Department: Science & Technology
Largemouth bass
Credit: USDA Photo: Ken Hammond
Largemouth bass
Credit: USDA Photo: Ken Hammond

Juvenile largemouth bass living in aquariums contaminated with 0.5 ppm of nanometer-sized, water-soluble C60 aggregates develop brain damage and other signs of physiological distress, according to the first toxicity study of engineered nanoparticles in aquatic species. Eva Oberdörster, a toxicologist at Southern Methodist University, Dallas, who led the study in collaboration with Rice University's Vicki L. Colvin and Christie M. Sayes, presented the work on March 28 at the ACS national meeting in Anaheim, Calif.

After 48 hours of exposure, the fish appeared to be fine, swimming about the tank normally. However, examination of their brains revealed dramatic damage, as measured by lipid peroxidation. Oberdörster found no similar lipid peroxidation in the fish's livers or gills, but she did observe evidence of altered gene expression.
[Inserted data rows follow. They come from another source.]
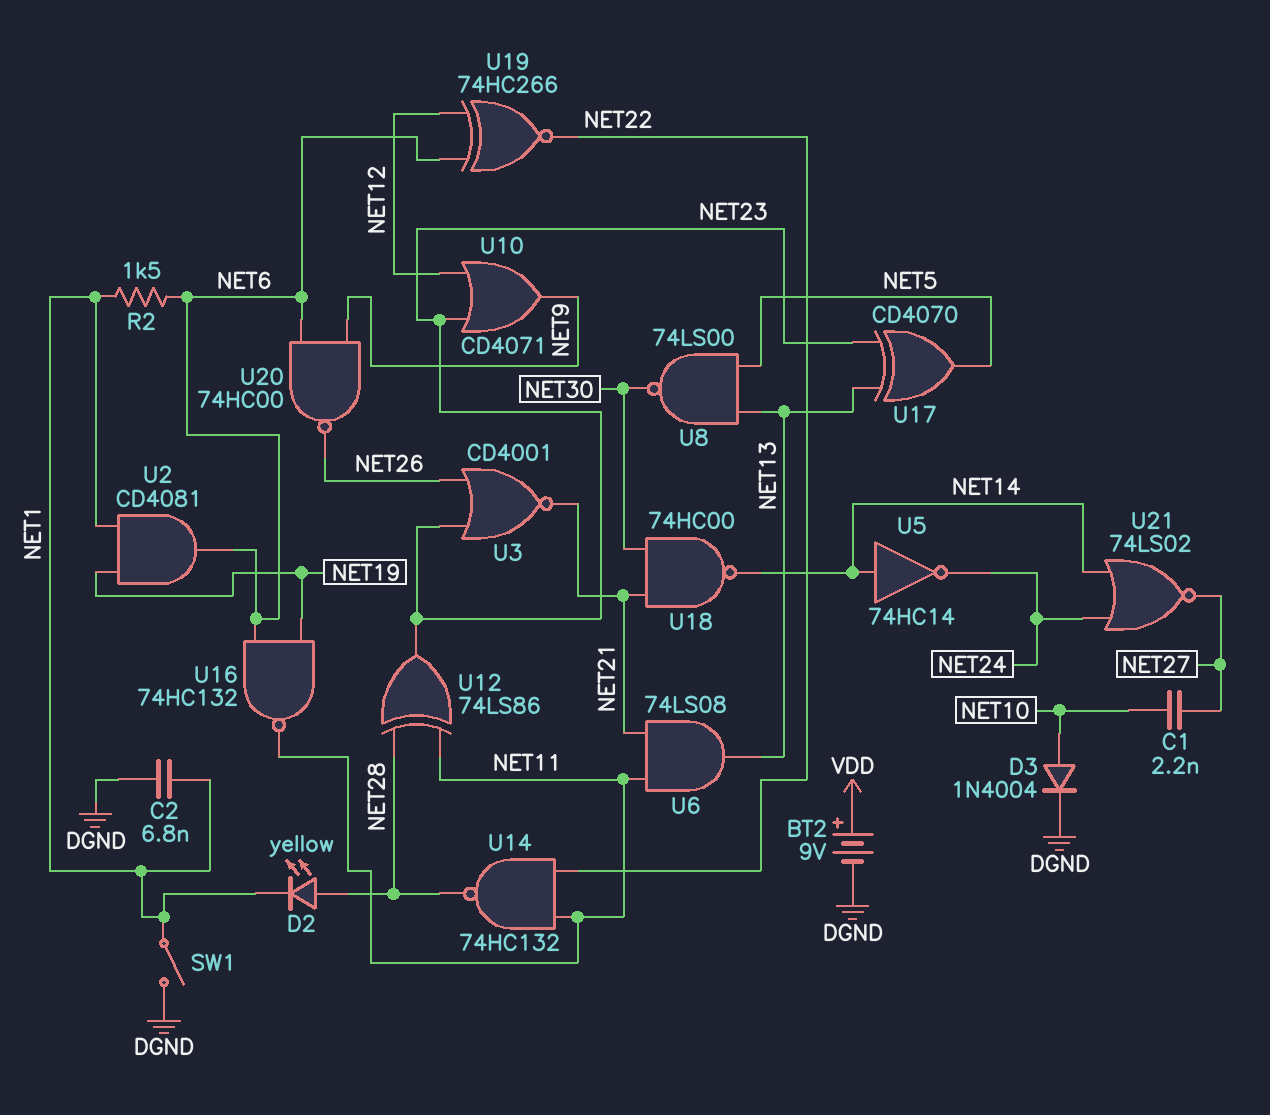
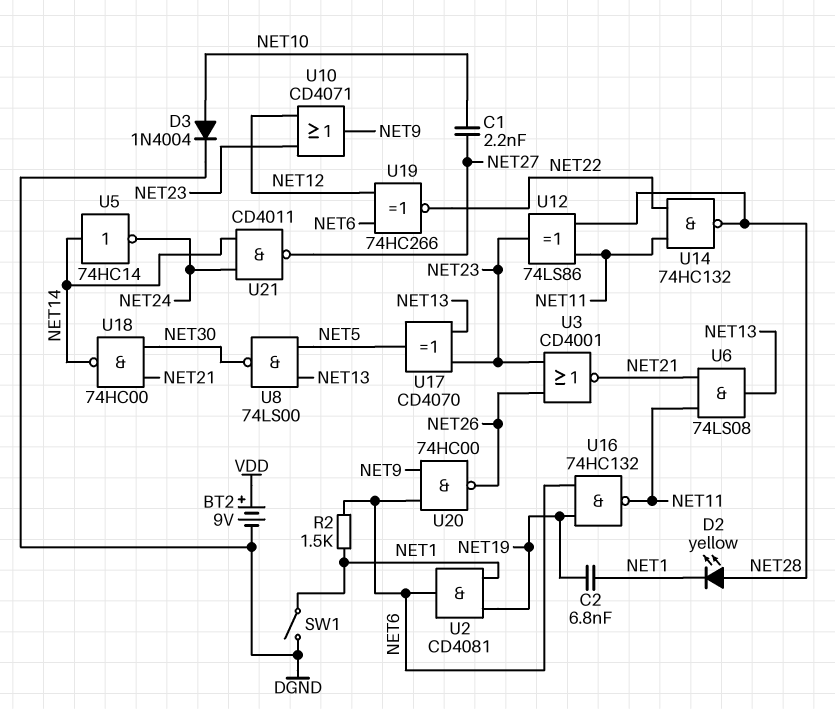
C2: 6.8nF (DGND, NET1) -> 6.8nF (NET1, NET19)
U21: NOR 74LS02 (in NET14, in NET24, out NET27) -> NAND CD4011 (in NET14, in NET24, out NET27)

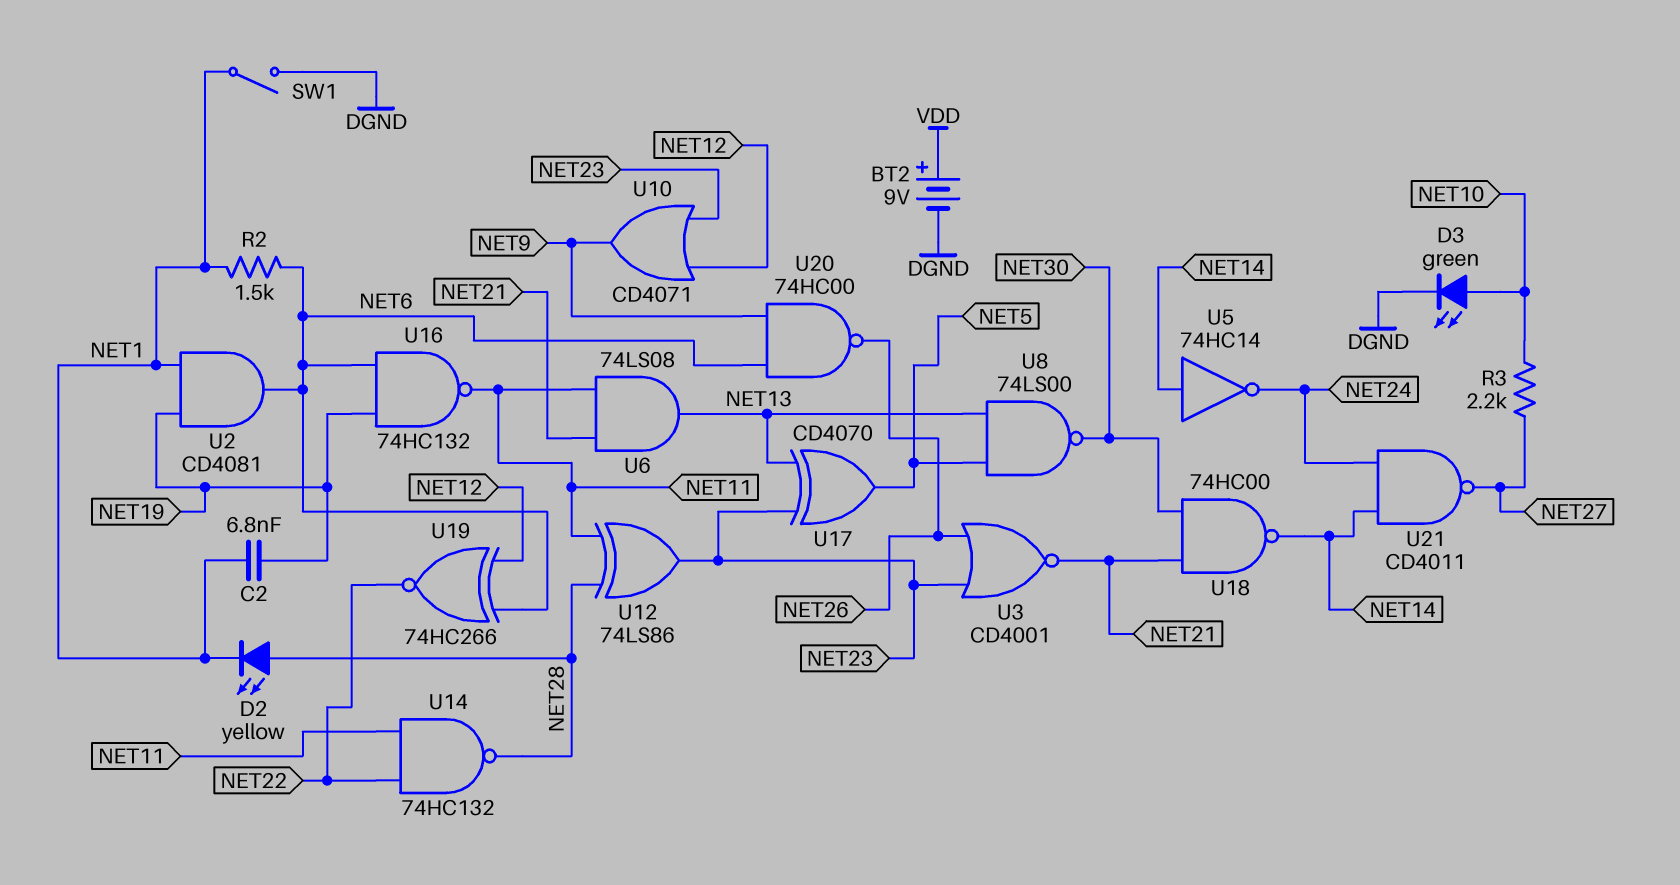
C1: 2.2nF (NET10, NET27) -> none
D3: diode 1N4004 (A NET10, K DGND) -> LED green (A NET10, K DGND)
R3: none -> 2.2k (NET10, NET27)

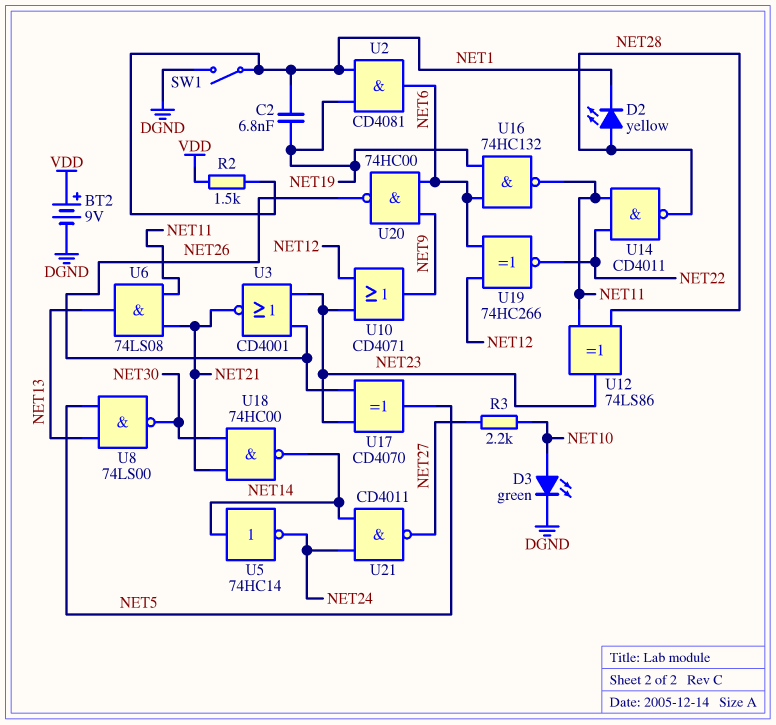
R2: 1.5k (NET1, NET6) -> 1.5k (NET1, VDD)
U14: NAND 74HC132 (in NET11, in NET22, out NET28) -> NAND CD4011 (in NET11, in NET22, out NET28)
U17: XOR CD4070 (in NET13, in NET23, out NET5) -> XOR CD4070 (in NET23, in NET26, out NET5)

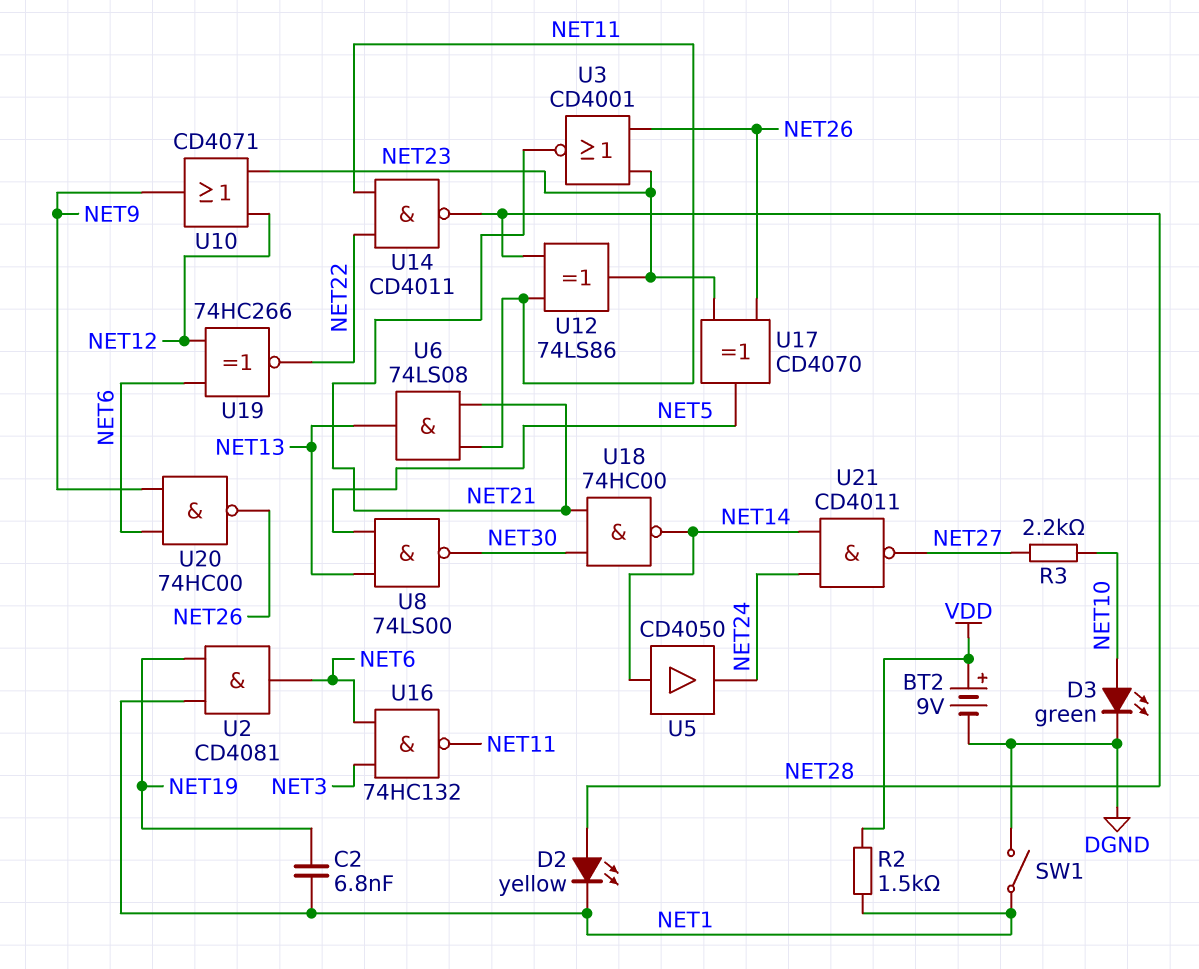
U5: NOT 74HC14 (in NET14, out NET24) -> buffer CD4050 (in NET14, out NET24)
U16: NAND 74HC132 (in NET6, in NET19, out NET11) -> NAND 74HC132 (in NET3, in NET6, out NET11)

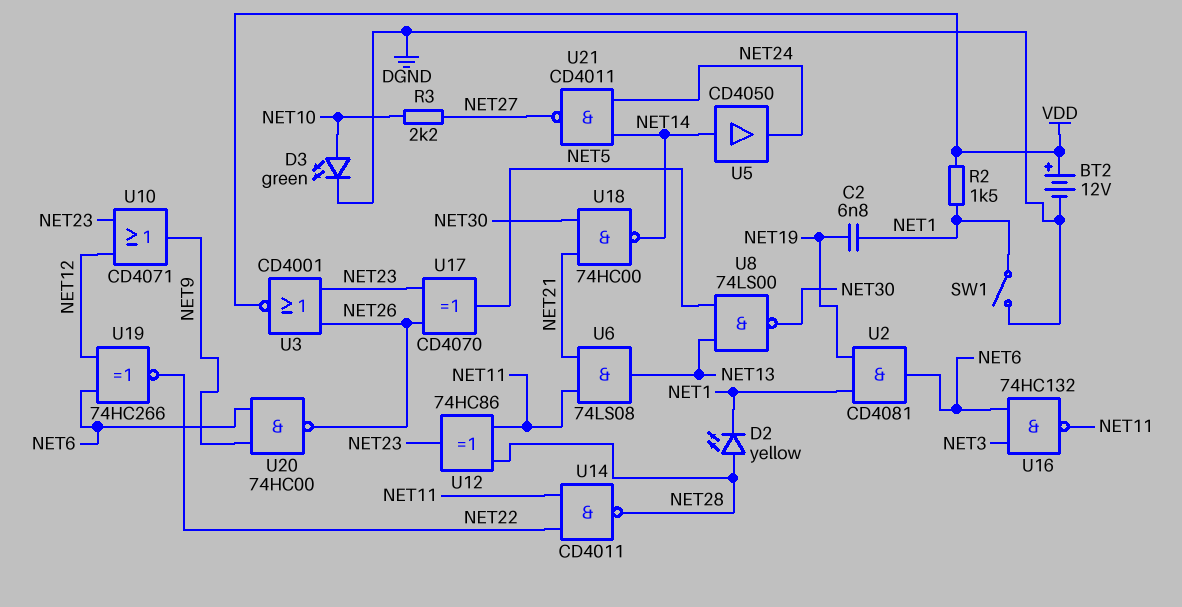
BT2: 9V (plus VDD, minus DGND) -> 12V (plus VDD, minus DGND)
U3: NOR CD4001 (in NET23, in NET26, out NET21) -> NOR CD4001 (in NET23, in NET26, out VDD)
U12: XOR 74LS86 (in NET11, in NET28, out NET23) -> XOR 74HC86 (in NET11, in NET28, out NET23)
Oberdörster isn't certain how the buckyballs reach the brain. But she says it could be possible that the particles travel directly to the brain via the olfactory nerve--a result that emphasizes the importance of inhalation studies of engineered nanoparticles in mammals.

While Oberdörster cautions against alarmist interpretations of her results, she expresses concern for industrial workers who may someday come in contact with large amounts of fullerenes. She says that, along with further research into nanoparticles, scientists "need to assess their toxicity before releasing them willy-nilly into the environment."